A.K.: Het is een oud verhaal. De rekenmachine versus het hoofdrekenen. De gps versus het geografische bewustzijn. Wat gaan we doen in de toekomst: alleen maar pijltjes volgen? Alles evolueert ontzettend snel. Het is nauwelijks te overzien. Er ontstaan veel specialismen. Ik probeer op de hoogte te blijven van wat er in de visuele technologie gebeurt: VJ, Motion Graphics… Ik hou ook in de gaten wat er in de popmuziek gebeurt omdat daar veel geld zit om nieuwe technieken uit te proberen. Er zijn op dit ogenblik niet minder dan vijftien verschillende soorten lichttafels. Ik kan nog veel begrijpen, maar niet alles meer zelf bedienen.
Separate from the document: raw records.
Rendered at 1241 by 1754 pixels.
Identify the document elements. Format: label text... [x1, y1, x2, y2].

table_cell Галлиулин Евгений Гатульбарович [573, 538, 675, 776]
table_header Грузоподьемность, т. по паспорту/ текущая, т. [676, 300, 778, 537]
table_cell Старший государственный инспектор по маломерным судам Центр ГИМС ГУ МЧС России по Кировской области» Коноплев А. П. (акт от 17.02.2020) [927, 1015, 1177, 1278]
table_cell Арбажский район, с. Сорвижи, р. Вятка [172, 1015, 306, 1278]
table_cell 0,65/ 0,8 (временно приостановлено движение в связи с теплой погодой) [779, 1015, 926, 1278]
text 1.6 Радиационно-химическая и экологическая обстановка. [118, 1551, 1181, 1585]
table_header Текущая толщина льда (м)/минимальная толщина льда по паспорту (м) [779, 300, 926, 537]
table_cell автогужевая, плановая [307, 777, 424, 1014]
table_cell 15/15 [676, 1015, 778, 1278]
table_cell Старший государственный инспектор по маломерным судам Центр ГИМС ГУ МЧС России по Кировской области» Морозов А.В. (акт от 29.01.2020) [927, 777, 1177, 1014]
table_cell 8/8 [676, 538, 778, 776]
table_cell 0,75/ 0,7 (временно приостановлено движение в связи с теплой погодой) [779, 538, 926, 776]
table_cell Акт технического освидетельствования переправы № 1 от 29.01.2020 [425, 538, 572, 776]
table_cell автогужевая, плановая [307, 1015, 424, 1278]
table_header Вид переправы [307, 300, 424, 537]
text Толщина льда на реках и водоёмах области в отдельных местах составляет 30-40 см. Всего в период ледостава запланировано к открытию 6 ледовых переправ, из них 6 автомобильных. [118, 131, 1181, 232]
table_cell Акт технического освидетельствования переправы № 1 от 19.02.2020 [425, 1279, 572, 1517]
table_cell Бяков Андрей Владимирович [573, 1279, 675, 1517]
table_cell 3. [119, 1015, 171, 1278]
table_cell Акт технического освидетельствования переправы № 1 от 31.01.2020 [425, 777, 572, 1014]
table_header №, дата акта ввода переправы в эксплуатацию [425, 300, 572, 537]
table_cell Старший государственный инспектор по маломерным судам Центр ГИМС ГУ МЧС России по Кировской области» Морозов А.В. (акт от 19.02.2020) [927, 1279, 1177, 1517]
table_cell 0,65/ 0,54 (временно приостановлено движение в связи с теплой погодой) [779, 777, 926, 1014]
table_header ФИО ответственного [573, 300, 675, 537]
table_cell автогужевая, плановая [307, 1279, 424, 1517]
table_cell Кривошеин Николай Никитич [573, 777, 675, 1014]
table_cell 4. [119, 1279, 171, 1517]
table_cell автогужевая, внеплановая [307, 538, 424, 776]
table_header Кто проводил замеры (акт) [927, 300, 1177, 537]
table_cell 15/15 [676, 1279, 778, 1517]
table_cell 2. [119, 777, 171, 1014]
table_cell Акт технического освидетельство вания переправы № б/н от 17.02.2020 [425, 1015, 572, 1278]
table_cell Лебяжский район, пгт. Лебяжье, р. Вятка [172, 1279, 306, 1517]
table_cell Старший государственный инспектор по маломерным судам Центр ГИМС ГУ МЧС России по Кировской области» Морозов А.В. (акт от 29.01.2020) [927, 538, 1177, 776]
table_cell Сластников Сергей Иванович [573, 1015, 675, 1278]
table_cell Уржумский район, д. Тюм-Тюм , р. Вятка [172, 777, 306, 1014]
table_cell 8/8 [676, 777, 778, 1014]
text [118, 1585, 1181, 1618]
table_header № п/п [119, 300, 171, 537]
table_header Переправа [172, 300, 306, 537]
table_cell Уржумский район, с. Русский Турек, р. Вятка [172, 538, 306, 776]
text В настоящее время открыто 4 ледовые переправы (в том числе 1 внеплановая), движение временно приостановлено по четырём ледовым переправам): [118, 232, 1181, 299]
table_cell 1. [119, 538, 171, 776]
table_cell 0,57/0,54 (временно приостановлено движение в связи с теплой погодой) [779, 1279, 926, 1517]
G.C.: Tegelijkertijd zie je ook bepaalde dingen naar elkaar toegroeien. Ik denk bijvoorbeeld aan licht en video. Ik denk dat binnen enkele jaren één iemand verantwoordelijk zal zijn voor beide media.

A.K.: Het geheel wordt steeds complexer en dus ook kwetsbaarder. Ik merk dat een jongere generatie steeds onbevangener met de techniek omgaat. Zij kennen een aantal problemen niet meer omdat de computers veel stabieler geworden zijn. Ik merk dat ik veel voorzichtiger ben dan zij.

G.C.: Onze zintuigen zijn cruciaal voor het opslaan van informatie. De Griekse filosofen maakten wandelingen door de stad en aan iedere steen en ieder gebouw dat ze tegenkwamen, koppelden zij verhalen of redeneringen. In gedachten maakten zij die wandelingen opnieuw en door de visuele markers herinnerden ze zich de ermee verbonden verhalen. Het is het principe van het theater van het geheugen. Ik zou willen dat het theater opnieuw een rol kan spelen in het aan elkaar koppelen van het zintuiglijke en het inhoudelijke. Ik wil dat de technologie die ik hanteer de theaterruimte doet ademen, waardoor het publiek uiteindelijk dingen gaat zien die er niet zijn. En hier spreek ik mezelf misschien tegen. Ik zei dat het mij om het fysieke ging. Maar uiteindelijk gaat het mij in het theater wellicht om een ervaring van wat niet uitspreekbaar, niet hoorbaar en niet zichtbaar is. Eerder dan een ‘werk’ is theater ‘een werking’ die tijdens iedere opvoering opnieuw plaatsvindt tussen tijd, ruimte, tekst, media, acteurs en toeschouwers. Die werking heeft te maken met het respecteren van iedere discipline afzonderlijk: het beeld, het geluid, het licht, de taal, het lichaam… Door de relaties ertussen te intensifiëren – en hierbij is de techniek essentieel – wil ik de creativiteit van de individuele toeschouwer stimuleren. Uiteindelijk gaat het me dus om wat er in zijn hoofd gebeurt. Daar komt de voorstelling pas echt tot stand.